Profonde injustice pour ceux qui, par chance ou par hasard, tombent sur un ouvrage de S.F. paru en France en 1983, dans la collection du Fleuve Noir intitulée "les Best sellers", qui, comme son nom l’indique, n’eut aucun succès. Il s’agissait de réunir et de confronter des romans américains, anglais et soviétiques. Entre des œuvres de Brunner, de Strougastky et de Silverberg parut l’Âme du monde de E. Emtsev et E. Parnov, pur chef-d'œuvre jubilatoire où se confrontent capitalisme, communisme et télépathie.

Je n’ai aucun goût pour la nostalgie, c’est pourquoi, j’aimerais vous faire partager l’émoi de cette découverte, comme si ce roman venait de paraître. Car il est si neuf dans sa conception, si différent de ce qu’on peut lire aujourd’hui et, en même temps, marqué par des préoccupations relatives à une idéologie politique en voie provisoire de désuétude qu’il permet de vérifier qu’aucun sujet n’est vieilli s’il est animé par la réflexion et le style ; ce qui n’est plus tellement le cas en raison du formatage de la production courante. D’autant que l’Âme du monde est un roman ambivalent puisqu’il est né du dialogue de deux romanciers parfaitement en phase, à l’origine ingénieur chimiste et physicien. Capables de construire un univers de science-fiction qui puise à ses principes fondamentaux, la conjecture et la spéculation, sans verser dans le plat commentaire de nos sociétés en déshérence face à la montée de la mondialisation.

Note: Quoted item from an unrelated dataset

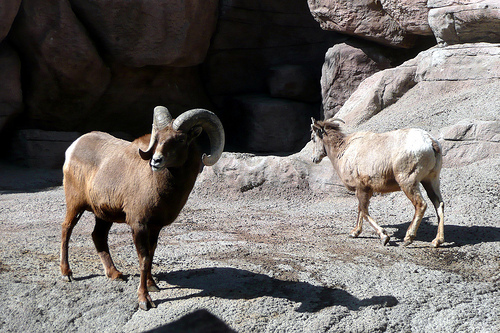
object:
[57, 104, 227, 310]
animals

Place à l’inventivité ! Ici, Emtsev et Parnov imaginent la découverte d’un tissu vivant doté d’une propriété merveilleuse. À l’image des plantes, son tissu absorbe l’oxygène et le gaz carbonique de l’air, mais pas pour le transformer en cellulose ni en protéines végétales, mais en longues molécules polymères. Tissu qui se transforme en corolle d’une beauté envoûtante et va croître en fonction de la présence humaine. Jusqu’à synthétiser et incarner l’ensemble la pensée de l’humanité. D’où un phénomène de télépathie qui se produit entre les individus et va transformer le sens de leurs relations selon qu’ils la refusent où l’acceptent.

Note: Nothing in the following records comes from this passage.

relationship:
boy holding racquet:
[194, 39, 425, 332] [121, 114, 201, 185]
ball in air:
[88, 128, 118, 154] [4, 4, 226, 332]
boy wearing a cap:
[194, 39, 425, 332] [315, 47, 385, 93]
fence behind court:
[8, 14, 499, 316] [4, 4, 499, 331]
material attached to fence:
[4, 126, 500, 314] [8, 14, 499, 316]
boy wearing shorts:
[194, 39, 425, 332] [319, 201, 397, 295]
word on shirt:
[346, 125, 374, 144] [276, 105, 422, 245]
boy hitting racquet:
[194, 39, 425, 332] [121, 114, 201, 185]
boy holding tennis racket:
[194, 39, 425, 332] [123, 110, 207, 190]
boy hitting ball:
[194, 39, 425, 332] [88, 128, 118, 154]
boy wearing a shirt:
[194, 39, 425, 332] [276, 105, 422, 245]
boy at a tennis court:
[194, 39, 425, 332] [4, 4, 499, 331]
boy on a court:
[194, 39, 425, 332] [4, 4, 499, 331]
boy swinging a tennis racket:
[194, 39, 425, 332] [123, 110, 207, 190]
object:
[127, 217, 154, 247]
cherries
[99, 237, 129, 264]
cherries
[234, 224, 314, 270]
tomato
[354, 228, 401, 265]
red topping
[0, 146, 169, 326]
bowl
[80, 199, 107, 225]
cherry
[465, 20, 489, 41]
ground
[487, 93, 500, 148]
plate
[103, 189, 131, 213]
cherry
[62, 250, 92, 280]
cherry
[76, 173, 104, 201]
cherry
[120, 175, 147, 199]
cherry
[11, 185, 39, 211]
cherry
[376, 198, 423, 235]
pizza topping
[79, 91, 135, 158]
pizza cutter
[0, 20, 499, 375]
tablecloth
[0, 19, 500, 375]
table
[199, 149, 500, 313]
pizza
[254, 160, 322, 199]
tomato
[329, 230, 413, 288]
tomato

Tout l’intérêt de ce roman tient dans son caractère captivant, passionnel, son écriture fiévreuse, sa narration énigmatique, ses chapitres sans solution. Mais le plus subtil se nourrit de l’opposition philosophique et sociologique chez ces deux auteurs communistes (bon teint, il faut bien) sur le fait de savoir si la télépathie est politiquement incorrecte dans une société où il est prévu in fine de TOUT partager. Je vous laisse le soin de découvrir le parfum ambigu de ce qui en résulte.